• _WORK TASK_:
Please return the data word for word and leave out any picture it contains.

Stored items:
+===+
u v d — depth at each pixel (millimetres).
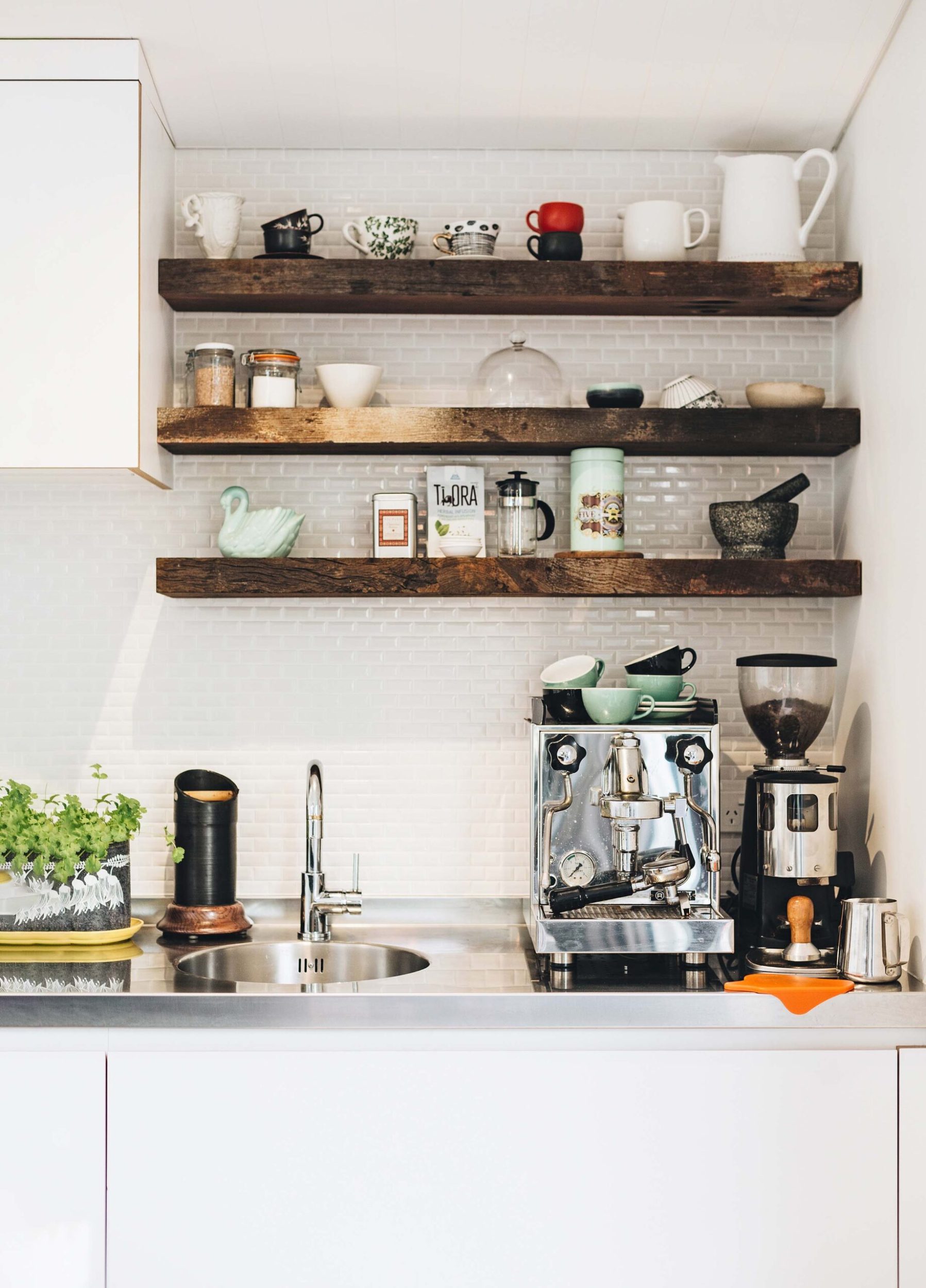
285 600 2420
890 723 2082
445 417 2209
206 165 2418
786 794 2008
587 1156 1799
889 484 2090
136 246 2125
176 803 2271
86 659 2420
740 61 2158
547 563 2191
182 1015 1803
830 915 2039
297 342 2422
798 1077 1807
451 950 2193
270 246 2256
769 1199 1803
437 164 2428
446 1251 1791
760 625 2424
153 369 2223
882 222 2139
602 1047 1818
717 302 2275
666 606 2424
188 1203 1785
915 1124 1799
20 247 2127
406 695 2416
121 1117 1787
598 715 2055
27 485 2430
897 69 2068
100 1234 1782
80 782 2410
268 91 2242
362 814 2404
+===+
• _ANSWER AREA_:
u v d — depth at each pixel (millimetres).
285 600 2420
890 723 2082
445 417 2209
206 165 2418
786 794 2008
587 1156 1799
889 484 2090
136 246 2125
176 803 2271
86 659 2420
740 61 2158
547 563 2191
182 1015 1803
830 915 2039
297 342 2422
798 1077 1807
451 950 2193
270 246 2256
769 1199 1803
437 164 2428
446 1251 1791
760 625 2424
153 369 2223
882 222 2139
602 1047 1818
717 302 2275
666 606 2424
188 1203 1785
915 1124 1799
20 247 2127
406 695 2416
121 1117 1787
598 715 2055
27 485 2430
897 69 2068
100 1234 1782
80 782 2410
268 91 2242
362 814 2404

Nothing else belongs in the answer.